Pensez-vous que ces projets puissent permettre d’éviter, ou au moins de limiter, les grandes vagues de migrations climatiques que l’on annonce ?
On ne pourra pas les éviter, mais il faut les limiter. Et même en accueillant un ou deux millions de réfugiés climatiques, il en restera toujours plusieurs centaines de millions. Nous avons la capacité de trouver ces solutions, j’y crois. C’est pour cela que j’ai créé la Fondation Jacques Rougerie, pour développer des synergies et encourager l’innovation architecturale liée aux océans.
A l’heure où l’Océan n’a jamais été plus mal en point, comment voyez-vous l’avenir de la relation entre l’humanité et la mer ?
Nous sommes de plus en plus attirés par la mer : sur les 8 milliards d’individus que compte la Terre, 50 % vivent sur le littoral et les projections font passer cette proportion à 75 % en 2050 pour une population estimée à 11 milliards d’individus.
Face à la montée du niveau des océans, il nous faut changer de paradigme. De ce point de vue-là, j’ai confiance en l’humain, plus particulièrement en la jeunesse. De nos jours, les jeunes ont une relation sensorielle à la mer, ils la pratiquent et ont conscience des dégâts provoqués par la pêche, les plastiques, la pollution, les rejets chimiques dans les estuaires… Ils deviennent chefs d’entreprises, sont décisionnaires et veulent passer à l’action. C’est prometteur.
Ce n’est pas encore totalement réglé, évidemment, mais quand on voit de grands évènements tels que le One Ocean Summit (1) on peut y croire. Et on doit y croire, même si je reste très prudent et très lucide face à la gravité de la situation. C’est l’objet de ma fondation : accompagner ces jeunes qui s’engagent, qui cherchent à donner un sens à leur existence et les aider à y croire. Cette démultiplication de projets développe l’imaginaire et permet de constituer une banque de données assez vaste pour valoriser les apports de la technologie, des sciences, du savoir, tout en redressant la barre.
En parlant de sciences, de solutions, mais surtout d’engagement, nous pensons à Sea Orbiter, qui est le projet de toute votre vie de « merrien ». De quoi s’agit-il et surtout, où en est-il à ce jour ?
Sea Orbiter, c’est la synthèse d’une trentaine d’années de recherches sur les habitats sous-marins. J’ai eu la chance de participer à pas mal d’expériences, de la création de maisons sous-marines à la traversée de l’Atlantique dans l’Aquaspace, un bateau à coque transparente, et tous ces projets m’ont donné envie de faire une station pour les chercheurs du monde entier, à l’instar de l’ISS, afin d’explorer et comprendre le monde sous-marin.

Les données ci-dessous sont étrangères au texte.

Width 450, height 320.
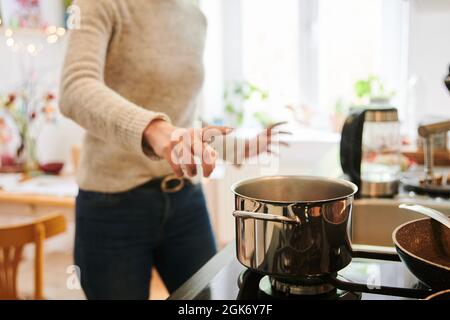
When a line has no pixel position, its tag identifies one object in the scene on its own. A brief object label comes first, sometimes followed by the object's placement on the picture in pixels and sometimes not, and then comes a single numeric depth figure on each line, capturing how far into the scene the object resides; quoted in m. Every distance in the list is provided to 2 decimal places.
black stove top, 0.54
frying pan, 0.58
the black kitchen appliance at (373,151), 0.96
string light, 2.35
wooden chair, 1.29
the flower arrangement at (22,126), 2.36
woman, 0.91
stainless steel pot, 0.50
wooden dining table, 2.01
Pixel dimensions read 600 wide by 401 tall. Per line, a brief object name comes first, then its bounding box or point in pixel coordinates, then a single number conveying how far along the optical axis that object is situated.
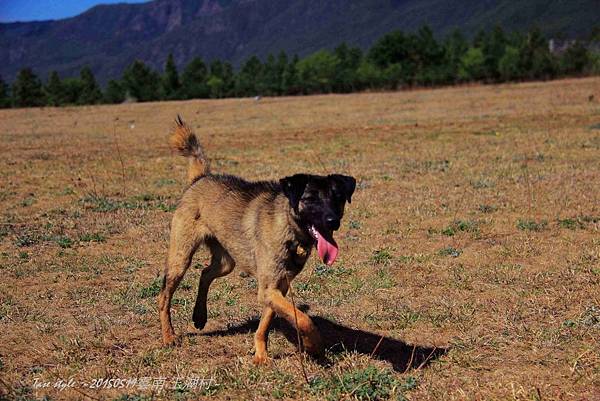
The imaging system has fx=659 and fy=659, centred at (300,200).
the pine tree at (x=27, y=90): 72.38
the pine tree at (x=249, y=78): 80.56
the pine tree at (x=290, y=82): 77.50
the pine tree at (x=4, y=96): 72.06
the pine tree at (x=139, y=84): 79.88
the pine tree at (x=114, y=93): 78.12
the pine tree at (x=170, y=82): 78.94
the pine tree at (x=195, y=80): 80.69
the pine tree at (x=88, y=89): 75.65
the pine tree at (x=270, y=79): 78.33
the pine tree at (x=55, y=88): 76.22
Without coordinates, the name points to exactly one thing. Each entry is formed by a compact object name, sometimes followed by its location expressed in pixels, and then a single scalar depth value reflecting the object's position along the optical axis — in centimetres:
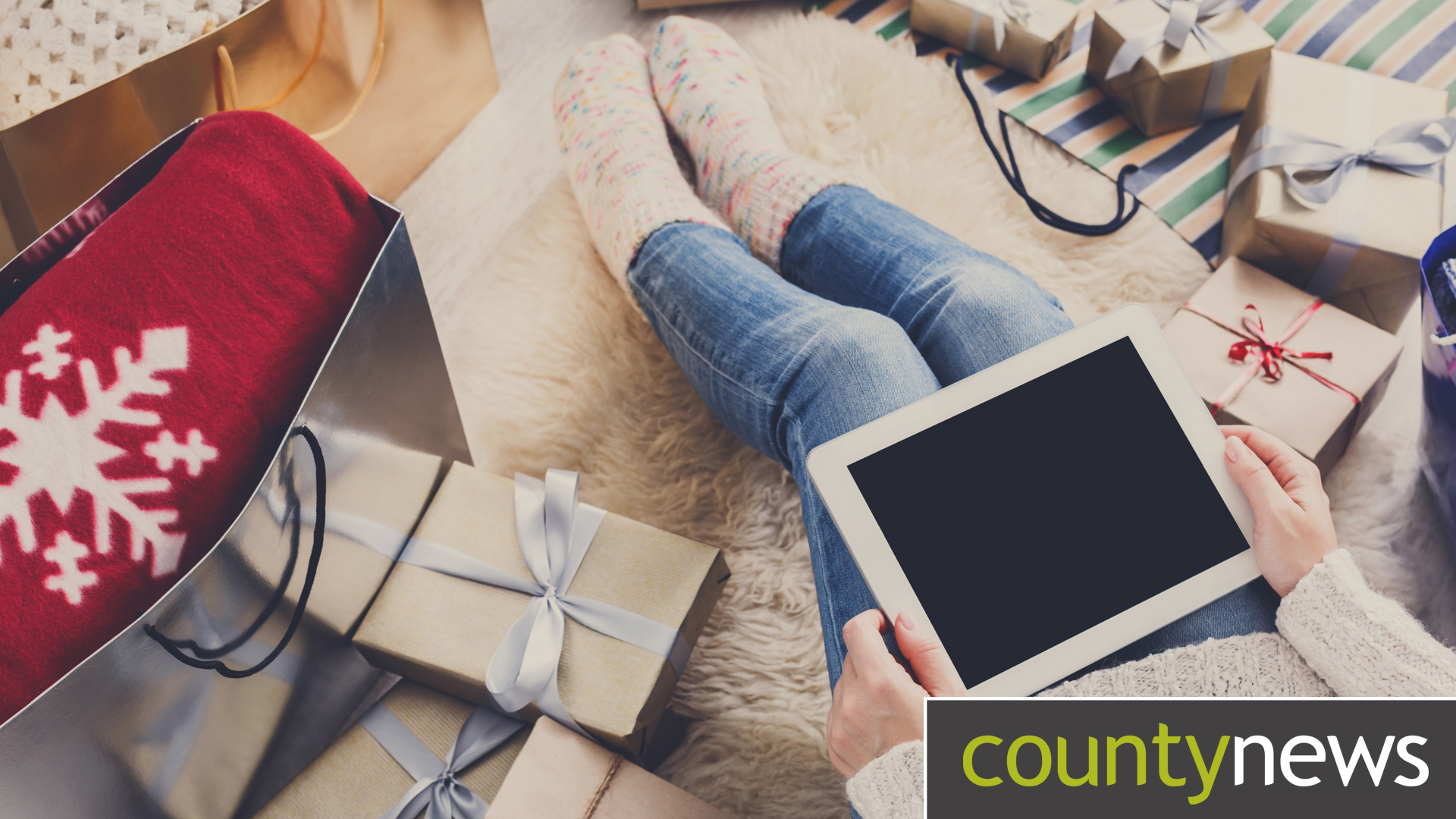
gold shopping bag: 70
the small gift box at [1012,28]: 105
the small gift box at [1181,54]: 96
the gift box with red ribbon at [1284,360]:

Il s’agit d’une base-vie verticale de 18 mètres au-dessus de l’eau et -12 mètres en-dessous, dont une partie est en pression atmosphérique et l’autre en saturation, ce qui permet aux « merriens », les hommes du monde sous-marin, de sortir sous la mer autant de fois qu’ils le veulent, quelles que soient les conditions en surface. C’est une sorte de ruche qui envoie des abeilles butiner les connaissances des océans. L’objectif est scientifique, avec l’exploration de cet univers en trois dimensions sur une longue durée, mais aussi éducatif, afin de souligner ce que les océans apportent à l’humanité.
En partenariat avec Rodolphe Saadé, président de CMA-CGM, nous reprenons les études et le business plan pour construire Sea Orbiter en 2024-2025 et être opérationnels fin 2026. C’est une belle aventure qui s’annonce, un beau symbole pour la jeunesse. Je souhaite qu’elle se l’approprie.
- Qui s’est tenu à Brest en France du 9 au 11 février 2022.